◆ Zitierter Textauszug ◆
=======
Eine GmbH, die ihrem Unternehmen zugeordnete Gegenstände einem Gläubiger zur Sicherung übereignet hat, liefert dem Sicherungsnehmer das Sicherungsgut auch dann im Rahmen ihres Unternehmens, wenn sie im Zeitpunkt der Verwertung des Sicherungsguts wegen Vermögenslosigkeit im Handelsregister gelöscht ist und wenn später über die Lieferung des Sicherungsguts an den Sicherungsnehmer abgerechnet wird (gegen BMF-Schreiben vom 16. März 1989 IV A 2 - S 7104 - 7/89, UR 1989, 163, DB 1989, 756).

UStG 1980 § 1 Abs. 1 Nr. 1, § 3 Abs. 1, § 14 Abs. 5, § 15; GmbHG §§ 60 ff.; LöschG §§ 1 und 2.

Vorinstanz: FG Hamburg (EFG 1992, 227)

Sachverhalt

I.

Die Klägerin und Revisionsbeklagte (Klägerin) ist eine Bank. Sie finanzierte Leasing-Geschäfte der L-GmbH, indem sie Forderungen der GmbH ankaufte. Zur Sicherheit ließ sie sich u. a. das Eigentum an den Leasing-Gegenständen von der L-GmbH übertragen.

Die L-GmbH wurde im Juni 1986 zahlungsunfähig. Ein Antrag auf Eröffnung des Konkursverfahrens wurde am 7. August 1986 mangels Masse abgelehnt. Am 10. November 1986 wurde die L-GmbH wegen Vermögenslosigkeit von Amts wegen im Handelsregister gelöscht - § 2 des Gesetzes über die Auflösung und Löschung von Gesellschaften und Genossenschaften vom 9. Oktober 1934 - LöschG - (RGBl I 1934, 914) -. Gleichzeitig wurde ihr ehemaliger Geschäftsführer J vom Amtsgericht "zum Abwickler für die steuerlichen Angelegenheiten der gelöschten Gesellschaft bestellt".
=======
◆ Angezeigte Daten ◆
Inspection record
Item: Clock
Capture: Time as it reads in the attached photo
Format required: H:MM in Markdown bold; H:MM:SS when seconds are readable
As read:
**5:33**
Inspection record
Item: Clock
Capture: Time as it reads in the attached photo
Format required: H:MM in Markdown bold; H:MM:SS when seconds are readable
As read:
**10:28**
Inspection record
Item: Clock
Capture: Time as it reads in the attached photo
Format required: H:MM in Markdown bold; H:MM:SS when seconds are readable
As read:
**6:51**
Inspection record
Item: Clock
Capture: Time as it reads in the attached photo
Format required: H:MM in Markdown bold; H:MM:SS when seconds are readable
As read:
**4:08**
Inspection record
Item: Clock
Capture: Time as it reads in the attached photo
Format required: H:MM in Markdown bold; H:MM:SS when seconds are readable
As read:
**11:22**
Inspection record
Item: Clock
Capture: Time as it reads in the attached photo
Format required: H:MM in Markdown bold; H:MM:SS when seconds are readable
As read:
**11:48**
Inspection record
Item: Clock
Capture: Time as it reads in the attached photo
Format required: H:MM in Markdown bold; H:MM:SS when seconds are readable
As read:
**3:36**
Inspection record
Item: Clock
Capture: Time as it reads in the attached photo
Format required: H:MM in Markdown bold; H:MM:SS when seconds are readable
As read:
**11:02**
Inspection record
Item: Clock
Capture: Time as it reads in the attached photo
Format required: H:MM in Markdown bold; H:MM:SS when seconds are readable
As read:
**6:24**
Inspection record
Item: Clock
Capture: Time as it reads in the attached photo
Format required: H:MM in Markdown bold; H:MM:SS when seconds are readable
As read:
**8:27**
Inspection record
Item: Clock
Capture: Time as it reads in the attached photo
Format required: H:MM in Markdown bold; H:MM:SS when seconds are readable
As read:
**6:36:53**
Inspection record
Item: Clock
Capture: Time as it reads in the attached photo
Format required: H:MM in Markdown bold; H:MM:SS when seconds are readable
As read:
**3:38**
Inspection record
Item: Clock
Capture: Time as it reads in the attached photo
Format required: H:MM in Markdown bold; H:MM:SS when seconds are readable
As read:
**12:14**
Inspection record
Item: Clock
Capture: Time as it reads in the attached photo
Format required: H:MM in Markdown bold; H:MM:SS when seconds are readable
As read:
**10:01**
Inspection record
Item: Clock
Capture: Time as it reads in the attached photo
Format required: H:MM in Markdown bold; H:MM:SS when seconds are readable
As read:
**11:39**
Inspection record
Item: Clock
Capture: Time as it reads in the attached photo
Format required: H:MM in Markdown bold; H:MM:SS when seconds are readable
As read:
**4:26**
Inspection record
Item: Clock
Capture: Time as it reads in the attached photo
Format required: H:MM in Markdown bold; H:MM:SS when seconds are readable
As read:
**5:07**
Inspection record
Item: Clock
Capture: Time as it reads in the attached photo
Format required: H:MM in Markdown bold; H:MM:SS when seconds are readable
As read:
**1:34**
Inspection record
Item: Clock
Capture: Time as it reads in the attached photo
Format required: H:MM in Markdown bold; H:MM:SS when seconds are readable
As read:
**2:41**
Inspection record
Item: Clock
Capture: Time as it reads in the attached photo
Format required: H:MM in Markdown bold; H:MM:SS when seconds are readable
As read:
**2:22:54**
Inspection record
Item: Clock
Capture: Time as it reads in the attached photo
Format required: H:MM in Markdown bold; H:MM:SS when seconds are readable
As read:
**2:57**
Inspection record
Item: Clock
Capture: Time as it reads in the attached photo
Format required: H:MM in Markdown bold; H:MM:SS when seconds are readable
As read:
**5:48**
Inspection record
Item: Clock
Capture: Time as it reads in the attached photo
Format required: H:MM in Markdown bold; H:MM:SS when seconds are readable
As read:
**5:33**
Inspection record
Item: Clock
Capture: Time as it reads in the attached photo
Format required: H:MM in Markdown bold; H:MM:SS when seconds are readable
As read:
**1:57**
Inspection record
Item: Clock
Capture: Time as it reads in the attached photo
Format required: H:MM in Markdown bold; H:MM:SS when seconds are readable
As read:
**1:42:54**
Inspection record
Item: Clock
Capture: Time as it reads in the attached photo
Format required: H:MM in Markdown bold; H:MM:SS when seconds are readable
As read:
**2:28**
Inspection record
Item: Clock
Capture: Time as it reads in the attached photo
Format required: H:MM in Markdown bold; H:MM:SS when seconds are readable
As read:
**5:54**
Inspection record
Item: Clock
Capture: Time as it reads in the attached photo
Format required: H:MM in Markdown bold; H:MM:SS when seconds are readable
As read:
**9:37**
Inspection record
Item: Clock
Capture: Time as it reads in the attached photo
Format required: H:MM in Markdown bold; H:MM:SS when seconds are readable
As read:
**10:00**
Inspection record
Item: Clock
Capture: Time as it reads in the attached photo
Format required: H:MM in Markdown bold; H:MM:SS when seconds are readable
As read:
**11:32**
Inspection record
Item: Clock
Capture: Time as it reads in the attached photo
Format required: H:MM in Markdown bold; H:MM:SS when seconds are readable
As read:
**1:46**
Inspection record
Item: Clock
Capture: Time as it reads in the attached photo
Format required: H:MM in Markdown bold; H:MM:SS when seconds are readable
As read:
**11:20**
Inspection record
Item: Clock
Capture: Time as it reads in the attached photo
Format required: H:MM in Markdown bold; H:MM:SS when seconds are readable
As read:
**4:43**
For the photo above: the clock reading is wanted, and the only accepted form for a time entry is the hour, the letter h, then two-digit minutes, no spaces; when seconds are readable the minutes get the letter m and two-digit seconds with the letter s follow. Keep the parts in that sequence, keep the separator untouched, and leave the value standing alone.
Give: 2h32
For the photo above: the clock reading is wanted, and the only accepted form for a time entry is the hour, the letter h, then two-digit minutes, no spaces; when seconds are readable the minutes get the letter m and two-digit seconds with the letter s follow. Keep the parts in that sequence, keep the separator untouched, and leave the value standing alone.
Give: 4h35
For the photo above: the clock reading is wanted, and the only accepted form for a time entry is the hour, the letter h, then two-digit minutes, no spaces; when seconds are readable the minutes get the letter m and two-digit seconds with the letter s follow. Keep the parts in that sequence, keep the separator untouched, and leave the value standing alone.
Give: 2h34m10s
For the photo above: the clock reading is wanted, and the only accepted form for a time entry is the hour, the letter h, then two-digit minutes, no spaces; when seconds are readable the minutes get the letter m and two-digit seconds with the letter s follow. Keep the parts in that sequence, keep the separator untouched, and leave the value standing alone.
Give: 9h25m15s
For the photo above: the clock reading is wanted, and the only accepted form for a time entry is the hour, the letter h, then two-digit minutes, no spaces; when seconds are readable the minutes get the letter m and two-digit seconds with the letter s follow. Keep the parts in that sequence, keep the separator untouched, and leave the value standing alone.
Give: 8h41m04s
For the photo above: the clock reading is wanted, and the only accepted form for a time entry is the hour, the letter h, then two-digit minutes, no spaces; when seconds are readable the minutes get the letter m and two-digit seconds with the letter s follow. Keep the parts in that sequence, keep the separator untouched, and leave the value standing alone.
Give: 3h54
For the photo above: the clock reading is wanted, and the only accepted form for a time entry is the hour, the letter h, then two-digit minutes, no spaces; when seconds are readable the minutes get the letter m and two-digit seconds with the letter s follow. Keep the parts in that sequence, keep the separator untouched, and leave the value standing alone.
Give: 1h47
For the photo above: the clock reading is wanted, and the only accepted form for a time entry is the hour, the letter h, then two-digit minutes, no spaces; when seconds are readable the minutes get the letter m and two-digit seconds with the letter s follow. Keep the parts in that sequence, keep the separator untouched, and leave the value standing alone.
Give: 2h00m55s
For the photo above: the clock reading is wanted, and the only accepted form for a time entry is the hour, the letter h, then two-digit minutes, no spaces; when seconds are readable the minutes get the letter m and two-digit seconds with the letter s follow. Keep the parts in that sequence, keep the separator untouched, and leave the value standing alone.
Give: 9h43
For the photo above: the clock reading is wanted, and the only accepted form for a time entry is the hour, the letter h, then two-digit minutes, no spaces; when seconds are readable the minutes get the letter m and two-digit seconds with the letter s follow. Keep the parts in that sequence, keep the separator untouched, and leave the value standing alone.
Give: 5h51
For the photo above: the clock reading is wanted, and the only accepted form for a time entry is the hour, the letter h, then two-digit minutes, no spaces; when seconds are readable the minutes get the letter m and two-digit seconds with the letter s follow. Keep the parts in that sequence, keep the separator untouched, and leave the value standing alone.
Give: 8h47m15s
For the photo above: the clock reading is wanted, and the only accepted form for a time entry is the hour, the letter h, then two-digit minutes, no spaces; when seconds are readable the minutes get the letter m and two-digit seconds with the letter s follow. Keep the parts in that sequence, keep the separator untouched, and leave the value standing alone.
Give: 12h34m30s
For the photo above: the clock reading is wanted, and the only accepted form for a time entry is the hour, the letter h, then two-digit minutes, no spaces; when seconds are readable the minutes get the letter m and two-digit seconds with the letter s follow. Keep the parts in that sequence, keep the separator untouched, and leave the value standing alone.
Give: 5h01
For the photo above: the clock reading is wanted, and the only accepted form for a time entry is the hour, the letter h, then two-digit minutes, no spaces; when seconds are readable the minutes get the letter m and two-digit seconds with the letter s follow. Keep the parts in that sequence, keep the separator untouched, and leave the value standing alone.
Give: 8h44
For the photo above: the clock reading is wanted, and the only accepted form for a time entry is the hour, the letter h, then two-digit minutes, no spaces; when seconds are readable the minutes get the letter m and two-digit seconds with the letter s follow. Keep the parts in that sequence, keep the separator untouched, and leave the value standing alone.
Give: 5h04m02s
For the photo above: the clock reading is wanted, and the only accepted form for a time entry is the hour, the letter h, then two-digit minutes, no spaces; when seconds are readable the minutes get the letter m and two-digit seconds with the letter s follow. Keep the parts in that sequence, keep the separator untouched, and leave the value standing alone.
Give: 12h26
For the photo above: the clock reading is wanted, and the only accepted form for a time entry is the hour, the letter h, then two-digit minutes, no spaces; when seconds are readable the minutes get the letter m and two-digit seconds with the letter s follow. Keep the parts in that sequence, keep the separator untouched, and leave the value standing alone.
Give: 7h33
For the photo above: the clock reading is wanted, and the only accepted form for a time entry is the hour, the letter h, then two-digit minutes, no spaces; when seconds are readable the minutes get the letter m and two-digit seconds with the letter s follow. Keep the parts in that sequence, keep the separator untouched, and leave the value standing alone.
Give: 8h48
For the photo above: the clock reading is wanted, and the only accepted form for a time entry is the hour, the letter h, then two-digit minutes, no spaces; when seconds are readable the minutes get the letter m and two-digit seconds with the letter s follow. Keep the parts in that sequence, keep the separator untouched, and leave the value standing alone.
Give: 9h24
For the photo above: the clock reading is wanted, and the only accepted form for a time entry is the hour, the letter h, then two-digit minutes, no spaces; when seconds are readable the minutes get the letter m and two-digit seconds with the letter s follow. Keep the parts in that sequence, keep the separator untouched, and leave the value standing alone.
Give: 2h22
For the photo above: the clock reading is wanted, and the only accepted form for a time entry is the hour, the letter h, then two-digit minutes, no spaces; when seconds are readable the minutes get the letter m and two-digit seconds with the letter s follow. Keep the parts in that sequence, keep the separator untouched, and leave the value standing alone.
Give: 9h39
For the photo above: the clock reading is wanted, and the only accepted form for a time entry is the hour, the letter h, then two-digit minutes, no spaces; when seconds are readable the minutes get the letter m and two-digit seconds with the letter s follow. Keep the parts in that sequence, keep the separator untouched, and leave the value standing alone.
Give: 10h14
=======
◆ Aufgabenstellung ◆
Ändere im zitierten Textauszug den Abschnitt von „Die Klägerin und“ bis einschließlich „der L-GmbH übertragen.“ und gib ihn wieder, wobei „Bank“ durch „Sparkasse“ ersetzt wird.

◆ Lösung ◆
Die Klägerin und Revisionsbeklagte (Klägerin) ist eine Sparkasse. Sie finanzierte Leasing-Geschäfte der L-GmbH, indem sie Forderungen der GmbH ankaufte. Zur Sicherheit ließ sie sich u. a. das Eigentum an den Leasing-Gegenständen von der L-GmbH übertragen.